Foi filmado em várias zonas da Europa de Leste e também nas Ilhas Canárias, de onde conseguiram extrair uma atmosfera lindíssima, recheada de melancolia medieval.

Henry Cavill, britânico nascido na ilha de Jersey, dá corpo a um extraordinário Geralt of Rivia. As expressões, o temperamento, o semblante “I don’t give a fuck”, que oscila entre verdade e a mentira, à medida que a história e as circunstâncias se desenrolam.
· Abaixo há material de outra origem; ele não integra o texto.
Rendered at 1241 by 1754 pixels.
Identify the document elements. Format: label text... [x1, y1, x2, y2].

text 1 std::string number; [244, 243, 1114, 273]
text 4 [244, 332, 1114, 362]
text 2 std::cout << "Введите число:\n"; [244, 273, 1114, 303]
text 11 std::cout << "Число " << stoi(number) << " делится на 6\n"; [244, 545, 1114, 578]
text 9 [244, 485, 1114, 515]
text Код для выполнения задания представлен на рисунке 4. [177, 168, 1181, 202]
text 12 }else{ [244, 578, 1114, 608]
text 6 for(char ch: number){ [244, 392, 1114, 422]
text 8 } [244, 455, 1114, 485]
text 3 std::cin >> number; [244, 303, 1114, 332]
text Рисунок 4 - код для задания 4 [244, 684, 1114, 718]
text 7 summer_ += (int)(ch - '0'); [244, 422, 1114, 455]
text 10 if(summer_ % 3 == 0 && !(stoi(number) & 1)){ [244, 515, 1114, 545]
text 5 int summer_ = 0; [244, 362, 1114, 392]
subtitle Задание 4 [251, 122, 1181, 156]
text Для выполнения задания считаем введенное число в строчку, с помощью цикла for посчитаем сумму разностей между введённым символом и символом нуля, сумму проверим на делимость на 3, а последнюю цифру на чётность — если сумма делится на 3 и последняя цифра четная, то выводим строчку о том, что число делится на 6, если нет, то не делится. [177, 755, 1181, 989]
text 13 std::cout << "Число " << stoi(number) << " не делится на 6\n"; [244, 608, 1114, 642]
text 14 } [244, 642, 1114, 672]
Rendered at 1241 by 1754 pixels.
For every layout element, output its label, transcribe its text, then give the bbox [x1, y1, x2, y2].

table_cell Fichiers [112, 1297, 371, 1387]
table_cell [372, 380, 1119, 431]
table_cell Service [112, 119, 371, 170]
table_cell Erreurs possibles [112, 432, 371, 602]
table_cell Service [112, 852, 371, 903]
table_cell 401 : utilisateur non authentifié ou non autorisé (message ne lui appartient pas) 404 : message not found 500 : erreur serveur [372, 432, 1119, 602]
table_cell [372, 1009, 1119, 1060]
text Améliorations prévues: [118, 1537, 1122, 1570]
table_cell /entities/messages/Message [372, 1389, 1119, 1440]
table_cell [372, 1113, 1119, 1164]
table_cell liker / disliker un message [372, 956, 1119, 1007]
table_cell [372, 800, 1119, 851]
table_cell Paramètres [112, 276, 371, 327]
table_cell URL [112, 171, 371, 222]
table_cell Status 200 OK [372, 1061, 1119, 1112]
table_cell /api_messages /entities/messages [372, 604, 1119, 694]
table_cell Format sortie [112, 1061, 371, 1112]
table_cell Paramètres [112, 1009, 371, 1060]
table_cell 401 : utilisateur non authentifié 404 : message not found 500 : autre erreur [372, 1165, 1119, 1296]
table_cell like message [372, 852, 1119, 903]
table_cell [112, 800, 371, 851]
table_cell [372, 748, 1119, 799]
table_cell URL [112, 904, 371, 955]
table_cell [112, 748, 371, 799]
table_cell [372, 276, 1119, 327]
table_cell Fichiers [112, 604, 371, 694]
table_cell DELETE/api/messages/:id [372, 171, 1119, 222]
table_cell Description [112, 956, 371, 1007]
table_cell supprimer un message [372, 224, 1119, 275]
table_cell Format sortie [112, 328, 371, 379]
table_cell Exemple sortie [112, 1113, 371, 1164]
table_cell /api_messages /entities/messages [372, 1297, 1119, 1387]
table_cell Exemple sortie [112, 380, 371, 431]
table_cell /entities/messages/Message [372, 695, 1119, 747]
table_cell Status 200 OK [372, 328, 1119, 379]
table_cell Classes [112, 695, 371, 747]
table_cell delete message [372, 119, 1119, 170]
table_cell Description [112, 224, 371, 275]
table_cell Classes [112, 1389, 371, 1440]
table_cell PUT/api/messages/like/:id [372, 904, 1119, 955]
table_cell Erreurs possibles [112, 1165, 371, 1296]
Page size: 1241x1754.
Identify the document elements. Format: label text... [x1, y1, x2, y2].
No jogo, os dias e noites correm em tempo real. Há uma opção para meditar, se quisermos avançar algumas horas. Fica a sensação de tê-la acionado ao ver esta série. Os oito episódios de “The Witcher”, como as tardes da minha infância a escolher páginas e rolar dados, passaram a correr. Isso deve-se à qualidade intrínseca da produção, mas, tenho noção disso, também às mãos da nostalgia. Essa artesã talentosa que transforma o tempo em barro e molda-o à sua vontade. Quando essa jarra estiver seca e rígida, metam-na nos alforges e levem-na convosco. Vai ser uma viagem longa até 2021.